2004年5月1日(土)「しんぶん赤旗」
【カイロ=小泉大介】イラク中部ファルージャにたいし大規模爆撃を再開していた米軍の海兵隊現地司令官は二十九日、ファルージャからの撤退で地元住民代表と合意したと発表しました。ロイター通信は三十日、米軍の一部撤退開始を報じました。撤退後は、新たに編成されるイラク人治安組織が同地を管理することになるとしています。
カタールの衛星テレビ・アルジャジーラは二十九日、地元住民代表の話として、米軍は三十六時間以内にファルージャ南部から撤退し、五月二日以降、北部からも撤退する見込みだと伝えました。
海兵隊司令官によると、米軍撤退後には元イラク兵や警察官ら千百人規模で組織される「ファルージャ防衛隊」が管理・治安維持にあたり、司令官には旧フセイン政権の軍幹部を起用するとみられます。ただし、海兵隊は撤退後もファルージャ周辺にとどまり、「防衛隊」の指揮権も握るとしており、撤退がどこまで実質的なものとなるかは予断を許しません。

### 所与のデータ

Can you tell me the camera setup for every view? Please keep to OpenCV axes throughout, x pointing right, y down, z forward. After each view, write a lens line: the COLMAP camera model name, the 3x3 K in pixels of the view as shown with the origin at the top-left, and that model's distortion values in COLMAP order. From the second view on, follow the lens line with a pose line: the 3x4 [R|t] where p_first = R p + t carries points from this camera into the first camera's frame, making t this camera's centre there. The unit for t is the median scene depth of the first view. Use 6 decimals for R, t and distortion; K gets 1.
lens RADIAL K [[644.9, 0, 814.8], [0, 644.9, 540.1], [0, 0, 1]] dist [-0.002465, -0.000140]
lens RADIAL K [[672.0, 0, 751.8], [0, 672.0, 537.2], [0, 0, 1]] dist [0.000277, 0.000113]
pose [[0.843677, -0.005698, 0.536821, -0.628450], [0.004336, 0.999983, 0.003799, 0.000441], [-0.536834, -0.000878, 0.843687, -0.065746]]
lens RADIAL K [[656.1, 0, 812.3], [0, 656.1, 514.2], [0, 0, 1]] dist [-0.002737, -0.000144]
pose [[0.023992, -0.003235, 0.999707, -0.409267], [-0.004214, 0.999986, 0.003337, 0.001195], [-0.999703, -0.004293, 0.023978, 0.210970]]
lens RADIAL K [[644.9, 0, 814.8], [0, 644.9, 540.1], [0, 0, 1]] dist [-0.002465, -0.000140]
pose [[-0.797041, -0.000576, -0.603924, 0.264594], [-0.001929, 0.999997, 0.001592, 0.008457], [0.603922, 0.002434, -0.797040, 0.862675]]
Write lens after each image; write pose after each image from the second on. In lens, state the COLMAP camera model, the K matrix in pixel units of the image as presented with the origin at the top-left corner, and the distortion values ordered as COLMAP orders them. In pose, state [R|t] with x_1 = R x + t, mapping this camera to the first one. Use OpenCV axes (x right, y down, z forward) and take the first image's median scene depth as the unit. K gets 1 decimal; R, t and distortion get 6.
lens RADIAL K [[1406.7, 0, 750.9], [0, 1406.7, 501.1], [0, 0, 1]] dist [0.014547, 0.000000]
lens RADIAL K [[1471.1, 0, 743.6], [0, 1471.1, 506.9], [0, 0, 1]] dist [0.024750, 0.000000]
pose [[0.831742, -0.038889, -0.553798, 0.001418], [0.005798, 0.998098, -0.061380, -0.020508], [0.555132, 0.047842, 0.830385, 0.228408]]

### 実施する課題
1. ファルージャの記事によると、「ファルージャ防衛隊」はどのような人々で、どれくらいの規模で組織されるか。
2. ファルージャの記事を、最後の文の後から書き継ぐこと。

### 解答一覧
1. 元イラク兵や警察官らで、千百人規模で組織される。

2.
一方、現地からの報道によると、米軍は二十九日、撤退表明の数時間後にファルージャのジョラン地区など三地区にたいし、F16、F18戦闘機も動員して空爆を実施、五百ポンド爆弾など少なくとも六発を投下し、建物を破壊しました。
イラク中部ファルージャを包囲し、大規模空爆をしてきた米海兵隊が二十九日に一部撤退を開始しました。直前までは、司令官自身が全面的作戦を行うと言っていたのが、なぜ変わったのか。その背景に攻撃再開にたいする強まる内外の厳しい非難があったことが指摘されています。
国連のアナン事務総長が二十八日、「軍事行動は事態を悪化させる」だけであり、「イラク人の抵抗はますます強まる」と警告しました。こうした非難は、ファルージャ住民はもとより、イラク国民の間からもわきあがりました。
米占領当局が任命したイラク統治評議会議長団の一員でもあるモハセン・アブドルハミード氏(イラク・イスラム党首)は二十八日、「米軍は即時攻撃を中止しファルージャから撤退することを要求する。さもなければわれわれが統治評議会から撤退する」と表明しました。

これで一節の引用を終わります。